The level curve is unbalanced. The AI is unmodified vanilla. There is no documentation. The narrative is a skeleton. The feature list promises more than the build delivers, which is expected for an alpha—but this alpha never graduated. The last transmission was 2018. I'm filing this region as a stalled construction site.
For the competitive-minded explorer, there's nothing here that requires precise EV spreads to survive the E4—because the E4 may not even exist in this build. What content is available can be brute-forced with basic team building and patience for the grind. The split and new moves are a solid foundation, but a foundation without walls and a roof is just a slab of concrete.

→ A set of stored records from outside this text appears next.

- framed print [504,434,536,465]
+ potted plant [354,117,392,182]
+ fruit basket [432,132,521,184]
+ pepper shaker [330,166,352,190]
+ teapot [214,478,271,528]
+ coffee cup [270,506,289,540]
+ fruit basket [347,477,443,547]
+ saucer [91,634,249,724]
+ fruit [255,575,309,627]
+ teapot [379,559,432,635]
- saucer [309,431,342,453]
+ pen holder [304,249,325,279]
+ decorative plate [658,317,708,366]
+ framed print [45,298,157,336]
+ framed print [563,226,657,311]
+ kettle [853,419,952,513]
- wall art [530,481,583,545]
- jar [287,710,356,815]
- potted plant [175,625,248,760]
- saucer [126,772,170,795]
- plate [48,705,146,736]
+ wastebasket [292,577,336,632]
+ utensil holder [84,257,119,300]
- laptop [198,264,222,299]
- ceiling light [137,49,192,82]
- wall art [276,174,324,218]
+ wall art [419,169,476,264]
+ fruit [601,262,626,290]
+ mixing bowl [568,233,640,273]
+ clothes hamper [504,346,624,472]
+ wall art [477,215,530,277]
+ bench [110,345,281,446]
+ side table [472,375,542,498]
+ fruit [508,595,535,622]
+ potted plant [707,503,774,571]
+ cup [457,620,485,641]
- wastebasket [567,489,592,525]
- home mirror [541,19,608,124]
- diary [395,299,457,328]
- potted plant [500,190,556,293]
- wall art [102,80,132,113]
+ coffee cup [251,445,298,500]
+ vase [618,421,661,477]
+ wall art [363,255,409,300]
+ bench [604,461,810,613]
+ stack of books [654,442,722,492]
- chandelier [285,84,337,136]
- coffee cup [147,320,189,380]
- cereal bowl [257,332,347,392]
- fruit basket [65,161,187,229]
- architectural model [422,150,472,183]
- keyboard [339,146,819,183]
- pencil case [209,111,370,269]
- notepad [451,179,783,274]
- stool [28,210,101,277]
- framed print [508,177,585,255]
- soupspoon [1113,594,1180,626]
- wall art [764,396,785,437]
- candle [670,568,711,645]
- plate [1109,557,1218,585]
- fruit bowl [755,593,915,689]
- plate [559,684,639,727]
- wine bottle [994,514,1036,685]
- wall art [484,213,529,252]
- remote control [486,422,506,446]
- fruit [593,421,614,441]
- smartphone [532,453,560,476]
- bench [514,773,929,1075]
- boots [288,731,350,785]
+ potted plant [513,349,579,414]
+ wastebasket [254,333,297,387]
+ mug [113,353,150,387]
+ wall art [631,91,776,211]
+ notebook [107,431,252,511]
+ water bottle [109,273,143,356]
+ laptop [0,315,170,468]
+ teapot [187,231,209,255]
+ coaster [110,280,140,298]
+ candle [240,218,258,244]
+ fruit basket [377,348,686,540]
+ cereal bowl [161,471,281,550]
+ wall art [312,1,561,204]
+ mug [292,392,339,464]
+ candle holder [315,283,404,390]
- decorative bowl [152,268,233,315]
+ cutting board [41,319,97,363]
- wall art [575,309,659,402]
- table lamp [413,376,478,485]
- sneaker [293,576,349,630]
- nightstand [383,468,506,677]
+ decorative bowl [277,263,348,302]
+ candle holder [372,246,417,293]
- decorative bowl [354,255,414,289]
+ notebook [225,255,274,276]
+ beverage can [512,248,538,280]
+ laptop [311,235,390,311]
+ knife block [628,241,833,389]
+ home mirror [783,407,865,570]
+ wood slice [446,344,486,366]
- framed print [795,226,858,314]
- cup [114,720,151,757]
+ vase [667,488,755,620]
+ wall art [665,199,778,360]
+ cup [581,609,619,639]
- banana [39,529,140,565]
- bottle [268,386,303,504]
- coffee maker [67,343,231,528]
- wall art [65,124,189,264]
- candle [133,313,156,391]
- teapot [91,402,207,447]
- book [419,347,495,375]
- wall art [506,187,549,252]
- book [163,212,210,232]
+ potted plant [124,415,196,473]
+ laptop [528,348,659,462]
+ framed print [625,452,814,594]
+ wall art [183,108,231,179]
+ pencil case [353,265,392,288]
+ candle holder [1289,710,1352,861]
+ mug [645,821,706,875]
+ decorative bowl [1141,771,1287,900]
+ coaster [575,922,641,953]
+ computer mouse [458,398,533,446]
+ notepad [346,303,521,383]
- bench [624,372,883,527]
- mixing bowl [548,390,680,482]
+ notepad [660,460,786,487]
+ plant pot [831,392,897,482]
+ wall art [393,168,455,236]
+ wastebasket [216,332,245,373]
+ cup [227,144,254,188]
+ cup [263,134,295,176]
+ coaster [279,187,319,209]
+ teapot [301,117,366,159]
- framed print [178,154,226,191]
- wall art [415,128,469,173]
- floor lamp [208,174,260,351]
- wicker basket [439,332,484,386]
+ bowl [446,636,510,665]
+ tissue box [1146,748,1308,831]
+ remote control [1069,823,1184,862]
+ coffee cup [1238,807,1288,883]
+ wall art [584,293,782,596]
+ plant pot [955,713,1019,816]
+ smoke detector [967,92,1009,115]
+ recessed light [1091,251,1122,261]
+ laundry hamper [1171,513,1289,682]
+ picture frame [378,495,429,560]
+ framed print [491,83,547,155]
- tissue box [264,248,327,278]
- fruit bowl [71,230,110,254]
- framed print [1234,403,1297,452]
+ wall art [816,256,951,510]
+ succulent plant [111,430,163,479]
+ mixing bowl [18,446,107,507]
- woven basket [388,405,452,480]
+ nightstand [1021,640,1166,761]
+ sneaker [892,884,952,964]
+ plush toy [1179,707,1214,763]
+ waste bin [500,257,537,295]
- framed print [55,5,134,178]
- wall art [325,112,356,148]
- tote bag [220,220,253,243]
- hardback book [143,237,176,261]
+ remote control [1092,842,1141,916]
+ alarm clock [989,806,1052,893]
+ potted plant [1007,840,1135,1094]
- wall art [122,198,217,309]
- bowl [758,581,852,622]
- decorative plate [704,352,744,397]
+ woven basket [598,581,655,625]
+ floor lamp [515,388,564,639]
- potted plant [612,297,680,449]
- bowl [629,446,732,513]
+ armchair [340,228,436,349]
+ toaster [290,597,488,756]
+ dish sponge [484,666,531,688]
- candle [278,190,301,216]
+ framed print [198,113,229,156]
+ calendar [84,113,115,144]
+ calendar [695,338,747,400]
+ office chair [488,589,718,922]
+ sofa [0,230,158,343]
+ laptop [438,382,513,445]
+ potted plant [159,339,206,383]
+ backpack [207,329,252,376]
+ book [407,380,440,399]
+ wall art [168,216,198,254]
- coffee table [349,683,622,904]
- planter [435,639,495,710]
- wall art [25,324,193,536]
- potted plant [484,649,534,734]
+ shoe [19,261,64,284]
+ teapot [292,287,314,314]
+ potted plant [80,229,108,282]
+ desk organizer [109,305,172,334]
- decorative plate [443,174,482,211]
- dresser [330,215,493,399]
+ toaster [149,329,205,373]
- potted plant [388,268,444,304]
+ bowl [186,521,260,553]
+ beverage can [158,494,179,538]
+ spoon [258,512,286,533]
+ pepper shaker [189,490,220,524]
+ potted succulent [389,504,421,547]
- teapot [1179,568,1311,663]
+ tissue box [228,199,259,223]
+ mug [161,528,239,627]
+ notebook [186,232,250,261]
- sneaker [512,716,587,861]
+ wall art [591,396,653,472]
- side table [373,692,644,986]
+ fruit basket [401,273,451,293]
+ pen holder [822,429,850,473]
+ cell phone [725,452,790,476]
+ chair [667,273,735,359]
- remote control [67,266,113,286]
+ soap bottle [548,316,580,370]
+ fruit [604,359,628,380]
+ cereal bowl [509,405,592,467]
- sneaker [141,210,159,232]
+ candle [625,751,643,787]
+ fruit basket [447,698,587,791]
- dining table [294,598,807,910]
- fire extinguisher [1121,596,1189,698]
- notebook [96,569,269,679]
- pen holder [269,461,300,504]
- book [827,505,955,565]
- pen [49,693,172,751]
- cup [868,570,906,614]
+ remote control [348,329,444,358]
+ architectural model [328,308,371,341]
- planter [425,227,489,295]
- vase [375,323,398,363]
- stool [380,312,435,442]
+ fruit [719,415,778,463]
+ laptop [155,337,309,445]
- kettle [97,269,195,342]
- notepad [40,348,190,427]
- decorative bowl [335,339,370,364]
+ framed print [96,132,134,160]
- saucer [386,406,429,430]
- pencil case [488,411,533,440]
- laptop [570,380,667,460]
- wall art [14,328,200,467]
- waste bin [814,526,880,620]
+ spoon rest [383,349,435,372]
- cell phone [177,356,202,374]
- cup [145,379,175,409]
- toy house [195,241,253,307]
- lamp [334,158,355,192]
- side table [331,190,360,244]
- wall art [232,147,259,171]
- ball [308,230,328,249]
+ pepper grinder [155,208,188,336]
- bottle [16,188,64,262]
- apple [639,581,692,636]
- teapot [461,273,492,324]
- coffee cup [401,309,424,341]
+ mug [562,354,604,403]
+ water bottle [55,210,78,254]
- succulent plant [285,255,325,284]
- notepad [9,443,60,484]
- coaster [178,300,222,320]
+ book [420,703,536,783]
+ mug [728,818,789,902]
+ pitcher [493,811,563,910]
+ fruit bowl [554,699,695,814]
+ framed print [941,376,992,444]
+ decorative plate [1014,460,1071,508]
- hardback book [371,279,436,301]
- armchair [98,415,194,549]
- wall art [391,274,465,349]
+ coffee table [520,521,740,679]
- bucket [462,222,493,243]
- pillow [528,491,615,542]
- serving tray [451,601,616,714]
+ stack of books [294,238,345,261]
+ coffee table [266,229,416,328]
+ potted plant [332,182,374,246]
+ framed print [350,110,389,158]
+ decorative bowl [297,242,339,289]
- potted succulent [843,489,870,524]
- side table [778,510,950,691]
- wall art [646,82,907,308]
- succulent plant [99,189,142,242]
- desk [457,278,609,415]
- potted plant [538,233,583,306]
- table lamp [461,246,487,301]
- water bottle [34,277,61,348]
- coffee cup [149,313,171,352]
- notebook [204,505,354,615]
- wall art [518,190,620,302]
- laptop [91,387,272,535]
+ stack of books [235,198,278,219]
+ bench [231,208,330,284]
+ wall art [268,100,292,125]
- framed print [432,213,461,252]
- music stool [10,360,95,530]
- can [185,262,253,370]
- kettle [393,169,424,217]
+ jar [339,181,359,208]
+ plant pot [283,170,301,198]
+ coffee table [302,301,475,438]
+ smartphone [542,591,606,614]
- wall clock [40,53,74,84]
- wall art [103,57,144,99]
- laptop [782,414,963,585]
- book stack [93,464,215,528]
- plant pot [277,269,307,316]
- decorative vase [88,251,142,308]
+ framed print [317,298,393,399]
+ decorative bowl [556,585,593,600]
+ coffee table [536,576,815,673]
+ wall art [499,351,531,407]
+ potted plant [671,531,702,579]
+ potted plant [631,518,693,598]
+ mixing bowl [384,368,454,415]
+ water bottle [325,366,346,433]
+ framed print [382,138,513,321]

I cannot recommend deployment to this region for anyone seeking a complete or challenging expedition. If TheRealOCD resurfaces and delivers a finished build with custom AI scripting, proper level curve balancing, and actual documentation, I'll re-evaluate. Until then, this region stays in the incomplete archives.
FINAL NOTE: If you insist on exploring this region, bring repels, keep your expectations calibrated to "alpha prototype," and save often. Not save states—I don't use those. But manual saves, yes. That soft-lock near the cave will cost you time otherwise.